Alexander’s gravestone merely deepens the mystery surrounding his age. His actual age when he died was 30. If his lifespan was calculated from the (incorrect) information provided on his attestation documents, it should be 25. Yet the date on his immaculate Commonwealth War Graves Commission tombstone in Hampshire is 27. There is a postscript to this story. Alexander Gilchrist’s death was not only terrible news for his family in Glasgow and friends in Strathblane. When he had enlisted at Moosomin in 1915, Alexander described himself as a widower. But though he had lost his wife very early in his marriage, it transpires that they had a young son, John Alexander Gilchrist, left an orphan by his father’s death. Later John was to follow in his father’s footsteps by volunteering to serve his country, again in Northern Europe, in the Second World War. He not only survived the war to return to Moosomin but was decorated for his war service. In the Military, Medals, Honours & Awards (1812-1969) section of the Library & Archives of Canada it records the award of a ‘Commander-in-Chief Certificate for Good Service’, issued in the UK to a Sergeant J A Gilchrist, dated December 15 1944.

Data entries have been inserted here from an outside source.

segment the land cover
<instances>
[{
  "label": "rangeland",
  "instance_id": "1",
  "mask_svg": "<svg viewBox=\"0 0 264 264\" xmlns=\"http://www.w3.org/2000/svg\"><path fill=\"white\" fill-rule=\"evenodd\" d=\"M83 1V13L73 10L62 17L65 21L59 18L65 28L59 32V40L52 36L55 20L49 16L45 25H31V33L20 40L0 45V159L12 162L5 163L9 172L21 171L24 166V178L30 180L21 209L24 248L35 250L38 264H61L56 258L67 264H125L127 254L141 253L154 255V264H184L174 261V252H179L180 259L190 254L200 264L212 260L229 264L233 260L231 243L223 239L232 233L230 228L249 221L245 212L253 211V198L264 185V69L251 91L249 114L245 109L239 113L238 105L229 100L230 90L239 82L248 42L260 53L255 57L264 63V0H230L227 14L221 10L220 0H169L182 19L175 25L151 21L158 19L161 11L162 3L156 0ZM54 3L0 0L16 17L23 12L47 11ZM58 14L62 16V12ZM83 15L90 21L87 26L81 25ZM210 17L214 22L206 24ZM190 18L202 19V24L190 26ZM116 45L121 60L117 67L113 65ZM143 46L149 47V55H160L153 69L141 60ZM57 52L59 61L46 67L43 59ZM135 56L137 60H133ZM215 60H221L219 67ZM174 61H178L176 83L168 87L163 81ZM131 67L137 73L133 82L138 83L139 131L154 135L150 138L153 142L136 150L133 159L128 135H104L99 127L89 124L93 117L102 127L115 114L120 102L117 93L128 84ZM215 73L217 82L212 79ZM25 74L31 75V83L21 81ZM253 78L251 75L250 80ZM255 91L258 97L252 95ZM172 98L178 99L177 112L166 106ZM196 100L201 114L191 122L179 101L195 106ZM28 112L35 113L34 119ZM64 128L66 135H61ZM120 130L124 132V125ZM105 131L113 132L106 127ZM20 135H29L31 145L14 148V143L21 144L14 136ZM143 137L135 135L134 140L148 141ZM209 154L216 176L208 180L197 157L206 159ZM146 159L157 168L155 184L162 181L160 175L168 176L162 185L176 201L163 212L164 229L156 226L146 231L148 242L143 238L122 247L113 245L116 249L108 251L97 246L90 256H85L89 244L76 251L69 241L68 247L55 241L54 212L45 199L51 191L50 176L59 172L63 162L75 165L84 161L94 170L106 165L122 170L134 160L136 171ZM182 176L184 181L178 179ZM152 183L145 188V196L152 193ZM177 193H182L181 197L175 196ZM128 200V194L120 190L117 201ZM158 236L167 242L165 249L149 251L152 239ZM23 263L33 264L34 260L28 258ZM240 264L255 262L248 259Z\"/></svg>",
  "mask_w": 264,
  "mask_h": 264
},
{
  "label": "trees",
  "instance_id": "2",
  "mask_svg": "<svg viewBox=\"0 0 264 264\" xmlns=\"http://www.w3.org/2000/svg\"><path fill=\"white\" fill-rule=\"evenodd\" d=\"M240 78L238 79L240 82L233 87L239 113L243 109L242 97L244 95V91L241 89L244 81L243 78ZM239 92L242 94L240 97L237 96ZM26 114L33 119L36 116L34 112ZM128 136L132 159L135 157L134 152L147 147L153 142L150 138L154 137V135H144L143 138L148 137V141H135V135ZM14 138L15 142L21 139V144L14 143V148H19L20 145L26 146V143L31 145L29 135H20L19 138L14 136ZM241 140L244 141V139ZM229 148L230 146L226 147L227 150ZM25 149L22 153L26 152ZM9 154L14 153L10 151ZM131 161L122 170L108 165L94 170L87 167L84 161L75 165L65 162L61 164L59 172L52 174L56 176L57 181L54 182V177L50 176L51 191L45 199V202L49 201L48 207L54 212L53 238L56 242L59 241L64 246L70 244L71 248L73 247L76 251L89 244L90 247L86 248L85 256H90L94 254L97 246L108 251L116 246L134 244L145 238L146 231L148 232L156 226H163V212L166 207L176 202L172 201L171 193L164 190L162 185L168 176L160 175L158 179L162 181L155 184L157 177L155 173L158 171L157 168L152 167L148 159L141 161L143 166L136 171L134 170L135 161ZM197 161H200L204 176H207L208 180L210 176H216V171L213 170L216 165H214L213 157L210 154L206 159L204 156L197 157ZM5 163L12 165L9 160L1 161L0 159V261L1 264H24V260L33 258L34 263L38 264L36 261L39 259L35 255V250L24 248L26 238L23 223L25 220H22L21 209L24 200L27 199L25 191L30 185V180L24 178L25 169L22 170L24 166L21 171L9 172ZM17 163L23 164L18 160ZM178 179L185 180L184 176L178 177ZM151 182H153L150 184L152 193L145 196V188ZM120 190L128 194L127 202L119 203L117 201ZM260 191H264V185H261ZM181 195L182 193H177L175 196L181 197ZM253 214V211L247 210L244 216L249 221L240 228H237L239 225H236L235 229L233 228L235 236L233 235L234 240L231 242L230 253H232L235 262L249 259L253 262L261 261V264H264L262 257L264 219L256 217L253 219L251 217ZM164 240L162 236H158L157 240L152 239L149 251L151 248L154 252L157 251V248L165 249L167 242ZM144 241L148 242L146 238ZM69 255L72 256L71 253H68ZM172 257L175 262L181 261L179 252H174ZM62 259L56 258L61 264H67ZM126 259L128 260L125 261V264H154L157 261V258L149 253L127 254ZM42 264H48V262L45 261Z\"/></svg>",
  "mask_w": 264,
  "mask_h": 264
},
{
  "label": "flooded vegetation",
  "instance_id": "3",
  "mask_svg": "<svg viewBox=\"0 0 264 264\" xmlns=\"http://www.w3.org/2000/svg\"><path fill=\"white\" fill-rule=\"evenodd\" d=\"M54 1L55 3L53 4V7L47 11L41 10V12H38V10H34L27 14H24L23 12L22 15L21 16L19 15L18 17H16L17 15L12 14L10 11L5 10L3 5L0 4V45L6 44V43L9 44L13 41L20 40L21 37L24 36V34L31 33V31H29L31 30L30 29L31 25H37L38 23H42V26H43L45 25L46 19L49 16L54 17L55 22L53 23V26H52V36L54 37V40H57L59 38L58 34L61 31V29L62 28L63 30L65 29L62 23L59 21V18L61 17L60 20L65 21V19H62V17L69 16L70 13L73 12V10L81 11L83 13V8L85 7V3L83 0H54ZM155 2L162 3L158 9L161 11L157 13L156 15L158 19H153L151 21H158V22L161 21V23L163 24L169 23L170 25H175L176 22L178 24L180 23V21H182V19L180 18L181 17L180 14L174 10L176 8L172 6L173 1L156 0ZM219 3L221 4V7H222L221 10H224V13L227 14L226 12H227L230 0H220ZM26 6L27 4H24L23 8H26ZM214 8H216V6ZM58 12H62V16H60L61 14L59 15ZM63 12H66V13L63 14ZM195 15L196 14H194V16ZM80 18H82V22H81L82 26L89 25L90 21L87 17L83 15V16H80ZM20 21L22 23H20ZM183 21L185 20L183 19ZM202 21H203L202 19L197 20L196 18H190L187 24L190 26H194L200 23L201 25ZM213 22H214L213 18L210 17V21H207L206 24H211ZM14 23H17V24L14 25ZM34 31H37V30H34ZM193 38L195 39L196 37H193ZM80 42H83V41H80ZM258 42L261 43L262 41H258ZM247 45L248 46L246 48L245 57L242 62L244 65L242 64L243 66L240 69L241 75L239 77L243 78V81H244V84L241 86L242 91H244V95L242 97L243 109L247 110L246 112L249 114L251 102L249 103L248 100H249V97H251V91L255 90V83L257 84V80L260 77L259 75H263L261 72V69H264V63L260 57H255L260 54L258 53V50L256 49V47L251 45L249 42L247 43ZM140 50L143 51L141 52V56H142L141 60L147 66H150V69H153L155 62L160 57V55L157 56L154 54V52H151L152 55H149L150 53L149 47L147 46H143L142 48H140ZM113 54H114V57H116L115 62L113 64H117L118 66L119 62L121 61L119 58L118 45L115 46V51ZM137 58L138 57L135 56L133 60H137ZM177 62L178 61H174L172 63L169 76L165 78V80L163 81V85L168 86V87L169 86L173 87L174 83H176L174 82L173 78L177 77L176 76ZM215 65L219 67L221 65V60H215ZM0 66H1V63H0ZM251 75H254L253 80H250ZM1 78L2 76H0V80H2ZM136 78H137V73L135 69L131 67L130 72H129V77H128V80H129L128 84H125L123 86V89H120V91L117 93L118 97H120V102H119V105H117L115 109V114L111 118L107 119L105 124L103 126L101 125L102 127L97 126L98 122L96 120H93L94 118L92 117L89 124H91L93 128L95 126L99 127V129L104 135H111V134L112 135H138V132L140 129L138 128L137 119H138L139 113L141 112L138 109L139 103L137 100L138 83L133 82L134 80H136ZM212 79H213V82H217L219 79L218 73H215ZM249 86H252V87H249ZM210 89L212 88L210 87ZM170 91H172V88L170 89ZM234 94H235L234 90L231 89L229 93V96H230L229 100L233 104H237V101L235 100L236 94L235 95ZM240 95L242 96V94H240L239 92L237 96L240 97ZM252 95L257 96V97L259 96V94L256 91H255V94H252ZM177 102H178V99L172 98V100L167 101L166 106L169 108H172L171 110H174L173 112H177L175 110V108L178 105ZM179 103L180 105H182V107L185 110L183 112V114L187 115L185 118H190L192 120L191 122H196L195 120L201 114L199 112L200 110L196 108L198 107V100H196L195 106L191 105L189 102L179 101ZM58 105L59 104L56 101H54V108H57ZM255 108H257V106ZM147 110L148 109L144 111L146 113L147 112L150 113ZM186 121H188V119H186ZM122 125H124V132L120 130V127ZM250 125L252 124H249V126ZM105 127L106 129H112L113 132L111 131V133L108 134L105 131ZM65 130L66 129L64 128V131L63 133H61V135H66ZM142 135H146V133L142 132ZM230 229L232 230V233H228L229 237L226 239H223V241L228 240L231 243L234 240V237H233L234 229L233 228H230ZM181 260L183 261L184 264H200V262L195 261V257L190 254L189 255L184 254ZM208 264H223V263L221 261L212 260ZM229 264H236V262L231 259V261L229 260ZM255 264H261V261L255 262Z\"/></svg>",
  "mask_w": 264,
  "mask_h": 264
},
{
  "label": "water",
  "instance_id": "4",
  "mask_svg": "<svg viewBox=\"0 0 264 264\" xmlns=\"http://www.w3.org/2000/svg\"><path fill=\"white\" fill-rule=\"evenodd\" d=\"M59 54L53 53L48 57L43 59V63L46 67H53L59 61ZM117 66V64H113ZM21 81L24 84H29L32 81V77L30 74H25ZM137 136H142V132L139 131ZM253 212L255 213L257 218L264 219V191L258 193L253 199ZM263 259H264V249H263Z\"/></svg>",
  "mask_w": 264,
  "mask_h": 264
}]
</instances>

(*Alexander is listed as a Company Sergeant Major in the Strathblane records but simply as a Sergeant elsewhere. Though he never made it to a war zone, that alone would not have disqualified him from consideration for Strathblane War Memorial. Two men on the memorial, Private James Cartwright and Trooper Donald McIntyre, both died during training. A more likely reason for his omission is that there was nobody left in Strathblane to put his name forward, despite the two heartfelt words inscribed on the base of his gravestone at Bramshott: “Ever Remembered”.)